The head of the Women and Children Protection Section of the Liberia National Police (LNP), Vera Mendy, has disclosed that there is an increase in sexual and gender-based violence, including domestic abuse even as the Ebola virus loses ground in the country.
Making the disclosure during last Thursday‘s MICAT press briefing, Ms. Mendy described gender-based violence as cruel. “Rape against children is also on the increase,” she added. At least 85 percent of those victimized, are between the ages of 3 and16 or perhaps even younger, according to Ms. Mendy.
From January to November of this year the administration of Women and Children Protection Section has received 2,267 violence-related cases against women, emanating from all depots in the country, including 382 cases of sexual and gender-based violence, she said.
“These gender issues include rape, statutory rape, gang rape, corruption of minors and sexual assault. Out of the 382 court cases pending investigation, we have been able to send 114 alleged offenders to the judiciary,” she says.
“We have also had persistent reports of nonsupport to mothers of children, simple assault, and battering of women by their male partners, resulting in minor injuries, terroristic threats, amongst others. This has amounted to 1,111 cases, of which we have sent 233 to magistrates; while 283 others are pending investigation and 595 cases have been withdrawn.”
Giving out more troubling statistics, Ms. Mendy reported that there were 760 cases of lost-and-found runaways, interfering with child custody, endangering child welfare and abandoned children. 108 of those cases were sent to various courts while 216 cases are pending investigation, with the rest withdrawn,
With all the constraints of handling these cases amid the deadly Ebola virus, WACPS will continue to be vigilant in its mandate to investigate and arrest perpetrators, she warned.

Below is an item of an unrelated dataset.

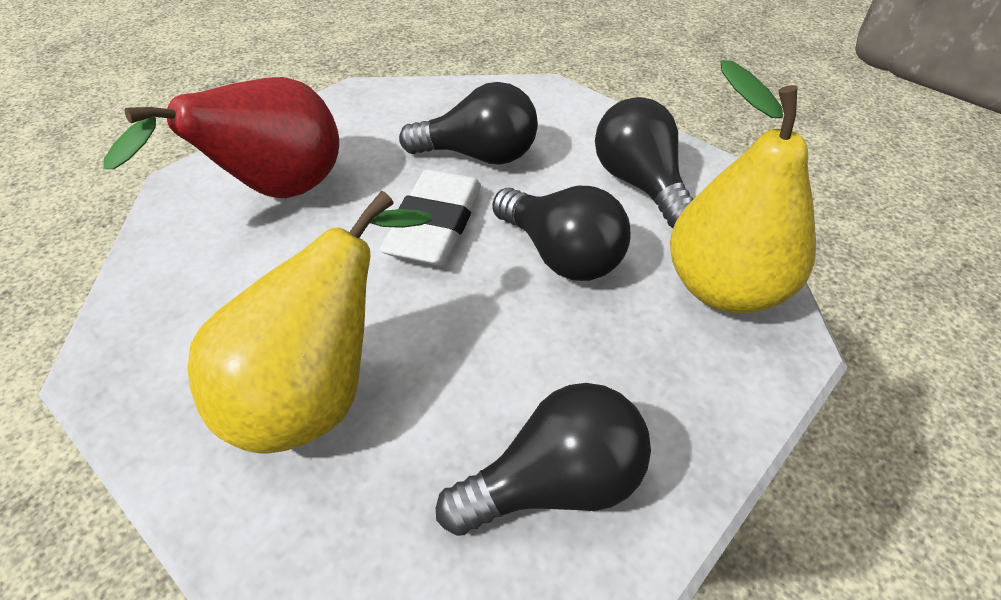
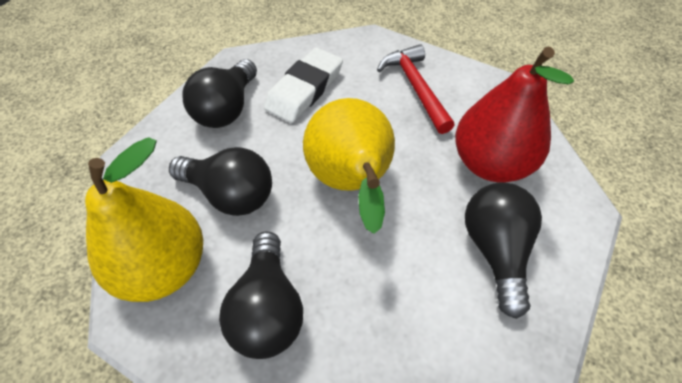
red hammer: none = 0 -> [377,44,454,134] = 1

Highlighting the challenges, Madam Mendy explained that officers responding to the scene of an assault must take precautionary measures to ensure not only their safety, but the safety of persons being arrested given the Ebola epidemic in the country.

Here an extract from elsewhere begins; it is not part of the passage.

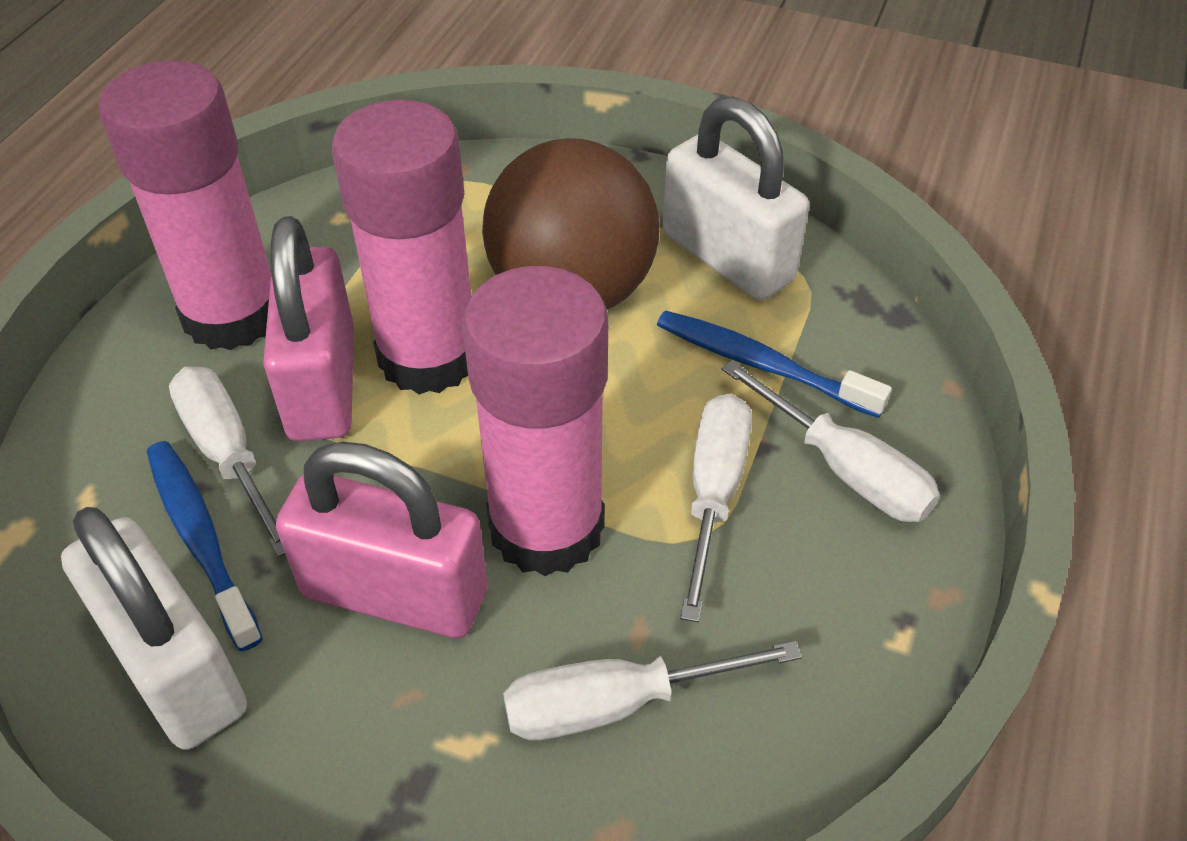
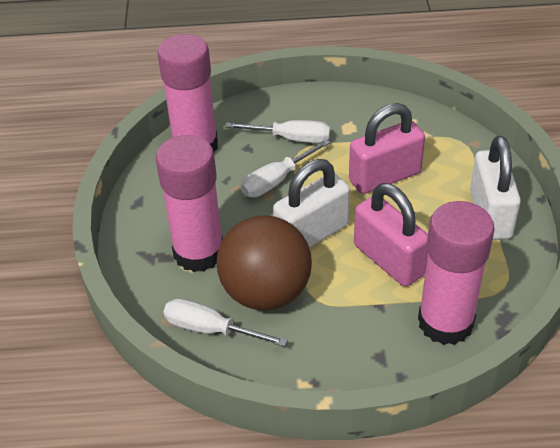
blue toothbrush: [147,441,263,651] [657,311,892,418] = 2 -> none = 0
white screwdriver: [169,366,285,557] [503,641,802,740] [680,394,752,622] [722,360,940,522] = 4 -> [164,299,288,347] [225,120,330,143] [241,139,330,197] = 3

“The process of intervening at a crime scene and carrying out investigations amid the Ebola crisis are major challenges for the police,” she said.
Madam Mendy said it is advisable for both the perpetrators and victims of gender-based violence to take preventive measures to help reduce the risk of contracting the virus through close physical contact with infected persons.
Urging the general public to controll their tempers and violent emotions, she observed that people ought to desist from verbal and physical assault, reporting all offenses to the police or seeking immediate medical assistances, should the need arise.